> _Task brief_:
Find the line with "theFacebook auto logout problem." in the entries below, then reproduce it and every line after it down to and including the line with "Facebook account. As", exactly.

(Collected data entries)
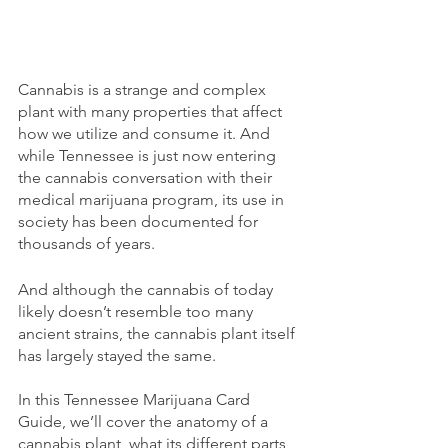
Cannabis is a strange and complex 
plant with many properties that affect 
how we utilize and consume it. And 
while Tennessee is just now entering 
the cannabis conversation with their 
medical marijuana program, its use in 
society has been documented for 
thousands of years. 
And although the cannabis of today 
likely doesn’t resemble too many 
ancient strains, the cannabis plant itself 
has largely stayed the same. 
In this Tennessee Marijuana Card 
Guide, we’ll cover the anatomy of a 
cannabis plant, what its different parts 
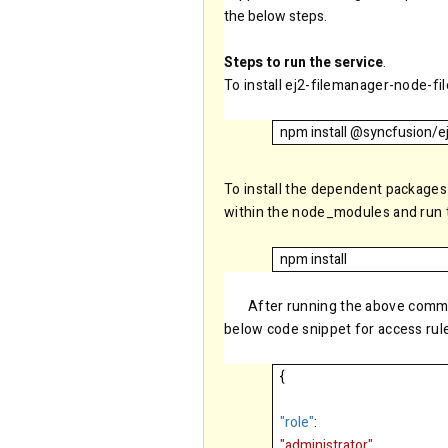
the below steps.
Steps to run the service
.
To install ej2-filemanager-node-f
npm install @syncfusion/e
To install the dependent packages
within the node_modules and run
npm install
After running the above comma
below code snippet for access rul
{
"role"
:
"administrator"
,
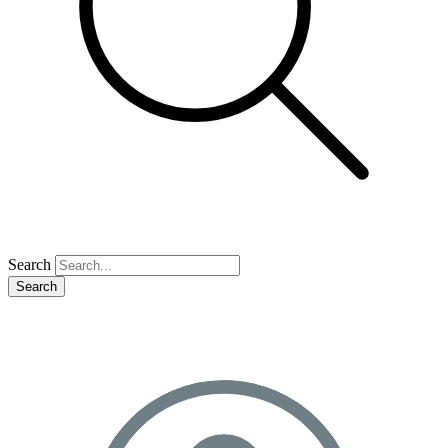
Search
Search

---

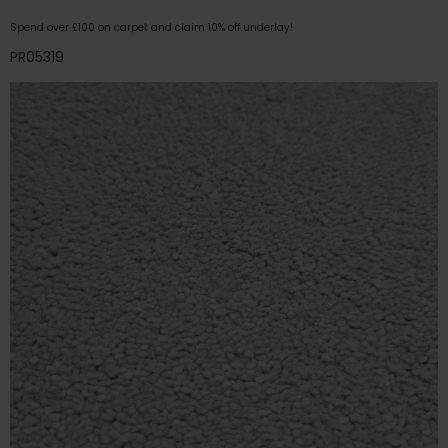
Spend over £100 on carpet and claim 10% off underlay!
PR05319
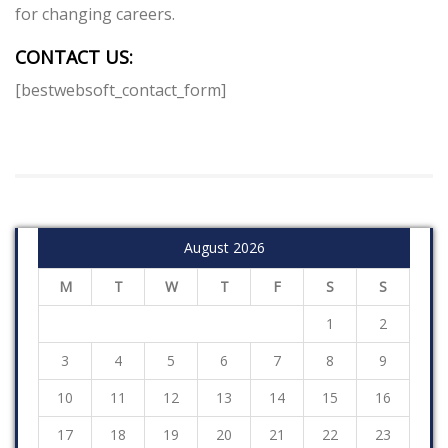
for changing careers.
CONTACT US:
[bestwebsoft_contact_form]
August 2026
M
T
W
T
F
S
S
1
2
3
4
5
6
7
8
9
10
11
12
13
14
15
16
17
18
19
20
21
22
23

...

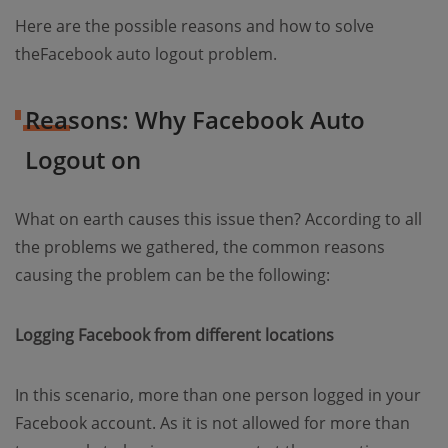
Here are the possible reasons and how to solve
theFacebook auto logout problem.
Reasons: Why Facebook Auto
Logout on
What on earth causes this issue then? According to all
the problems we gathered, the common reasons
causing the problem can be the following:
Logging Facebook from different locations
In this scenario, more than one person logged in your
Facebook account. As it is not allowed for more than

> _Answer area_:
theFacebook auto logout problem.
Reasons: Why Facebook Auto
Logout on
What on earth causes this issue then? According to all
the problems we gathered, the common reasons
causing the problem can be the following:
Logging Facebook from different locations
In this scenario, more than one person logged in your
Facebook account. As it is not allowed for more than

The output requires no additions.